Earlier this month, two faculty members of the University Medical School received top awards from the Association of American Medical Colleges at a meeting in Philadelphia.
Huda Akil, who is a professor of neuroscience in psychiatry, won the Award for Distinguished Research in the Biomedical Sciences. Akil studies the biology of the brain with a particular focus on mood, emotions and addiction, both in humans and animals, in the hopes of developing possible treatments for psychiatric disorders.
Akil said she was “surprised and honored” to win the award and felt strongly that it was the shared efforts of her team as a whole that deserved recognition. She plans on continuing her research on the role of emotion because she believes it is still one of the least understood and important aspects of the brain.

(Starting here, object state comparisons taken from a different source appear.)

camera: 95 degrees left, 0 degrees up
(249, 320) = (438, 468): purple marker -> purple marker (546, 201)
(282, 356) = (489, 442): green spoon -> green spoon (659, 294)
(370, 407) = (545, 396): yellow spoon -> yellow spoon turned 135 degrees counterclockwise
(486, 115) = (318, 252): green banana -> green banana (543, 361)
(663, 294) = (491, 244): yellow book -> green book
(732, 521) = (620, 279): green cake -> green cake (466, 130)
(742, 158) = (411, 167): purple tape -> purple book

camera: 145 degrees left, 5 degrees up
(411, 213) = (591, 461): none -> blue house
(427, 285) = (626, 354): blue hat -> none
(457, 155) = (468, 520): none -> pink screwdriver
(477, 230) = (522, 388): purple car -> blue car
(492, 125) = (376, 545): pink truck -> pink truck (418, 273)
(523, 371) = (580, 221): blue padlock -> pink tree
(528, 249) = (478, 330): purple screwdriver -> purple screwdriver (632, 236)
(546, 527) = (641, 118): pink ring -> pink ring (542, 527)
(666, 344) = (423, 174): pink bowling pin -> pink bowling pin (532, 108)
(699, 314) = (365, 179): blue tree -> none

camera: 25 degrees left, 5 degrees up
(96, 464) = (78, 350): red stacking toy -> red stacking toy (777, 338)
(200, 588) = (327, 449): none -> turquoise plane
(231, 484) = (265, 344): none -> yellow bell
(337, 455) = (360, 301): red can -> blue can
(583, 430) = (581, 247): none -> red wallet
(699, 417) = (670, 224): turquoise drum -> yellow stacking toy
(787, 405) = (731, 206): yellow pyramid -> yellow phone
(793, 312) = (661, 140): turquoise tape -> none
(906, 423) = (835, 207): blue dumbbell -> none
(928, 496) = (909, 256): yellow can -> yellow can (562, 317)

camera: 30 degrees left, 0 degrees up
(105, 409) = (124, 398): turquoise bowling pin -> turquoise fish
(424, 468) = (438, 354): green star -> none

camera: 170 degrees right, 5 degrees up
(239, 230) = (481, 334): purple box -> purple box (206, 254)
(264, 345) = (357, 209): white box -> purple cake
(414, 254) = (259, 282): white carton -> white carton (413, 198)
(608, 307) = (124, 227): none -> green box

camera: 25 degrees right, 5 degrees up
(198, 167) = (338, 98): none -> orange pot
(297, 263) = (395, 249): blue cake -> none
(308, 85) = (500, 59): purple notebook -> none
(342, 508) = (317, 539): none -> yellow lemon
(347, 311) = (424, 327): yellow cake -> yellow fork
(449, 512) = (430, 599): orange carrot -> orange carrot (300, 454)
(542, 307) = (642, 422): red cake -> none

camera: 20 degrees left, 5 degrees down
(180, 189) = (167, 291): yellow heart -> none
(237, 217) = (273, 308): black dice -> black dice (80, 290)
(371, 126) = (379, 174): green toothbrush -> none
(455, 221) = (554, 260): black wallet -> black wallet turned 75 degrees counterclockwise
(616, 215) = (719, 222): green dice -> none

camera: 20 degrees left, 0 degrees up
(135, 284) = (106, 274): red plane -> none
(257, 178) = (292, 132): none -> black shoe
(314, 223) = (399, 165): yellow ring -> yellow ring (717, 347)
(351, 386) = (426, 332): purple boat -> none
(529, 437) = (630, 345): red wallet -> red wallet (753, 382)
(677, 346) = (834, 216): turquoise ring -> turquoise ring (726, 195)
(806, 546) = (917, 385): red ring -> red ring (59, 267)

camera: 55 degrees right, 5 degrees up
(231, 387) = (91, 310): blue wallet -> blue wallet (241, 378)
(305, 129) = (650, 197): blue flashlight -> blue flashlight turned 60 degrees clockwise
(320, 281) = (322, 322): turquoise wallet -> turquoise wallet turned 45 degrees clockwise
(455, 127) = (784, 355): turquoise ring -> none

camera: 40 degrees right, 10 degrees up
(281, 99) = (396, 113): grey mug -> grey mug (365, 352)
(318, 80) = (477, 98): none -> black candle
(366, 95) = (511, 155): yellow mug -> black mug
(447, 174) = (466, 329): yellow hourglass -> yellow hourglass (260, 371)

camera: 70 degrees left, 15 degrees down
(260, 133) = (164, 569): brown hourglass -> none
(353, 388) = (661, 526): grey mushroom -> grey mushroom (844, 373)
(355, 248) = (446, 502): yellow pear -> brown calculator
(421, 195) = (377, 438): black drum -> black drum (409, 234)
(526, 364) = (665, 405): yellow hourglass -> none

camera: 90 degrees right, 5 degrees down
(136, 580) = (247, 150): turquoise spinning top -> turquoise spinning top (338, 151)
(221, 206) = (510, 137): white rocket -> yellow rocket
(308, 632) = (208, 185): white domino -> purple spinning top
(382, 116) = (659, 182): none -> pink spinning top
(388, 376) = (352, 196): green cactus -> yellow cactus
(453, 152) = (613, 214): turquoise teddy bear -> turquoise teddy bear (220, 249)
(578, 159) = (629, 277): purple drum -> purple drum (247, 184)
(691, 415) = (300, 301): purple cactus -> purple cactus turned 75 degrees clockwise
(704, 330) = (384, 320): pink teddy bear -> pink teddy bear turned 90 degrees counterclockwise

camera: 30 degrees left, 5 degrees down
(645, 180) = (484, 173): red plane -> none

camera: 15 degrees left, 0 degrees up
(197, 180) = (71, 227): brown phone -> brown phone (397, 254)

“I feel that when emotions go wrong in a chronic way, when people feel stuck with their emotions, the price of that is really very high on the person themselves, on their family and on society in general,” Akil said.
The other award recipient was Gilbert Omenn, who received the David E. Rogers Award.
Omenn is a professor of internal medicine, human genetics, and public health and is director of the Center for Computational Medicine & Bioinformatics at the University. He said he was pleased to earn the recognition, because it’s a lifetime award that was named after a doctor whom Omenn knew personally.
“I actually worked directly with him, so that was really quite wonderful,” Omenn said.
The David E. Rogers Award was presented as a monetary prize as well as an engraved glass sculpture. Though Omenn could not specify exactly what he plans to do with the money at this time, he promises to donate it to a new or existing initiative at the University involving medicine and public health.
Omenn is currently looking forward to holding a leadership role in the Human Proteome Project, an international research goal similar to the Human Genome Project. Additionally, he and his colleague are competing for a grant toward their BigData project.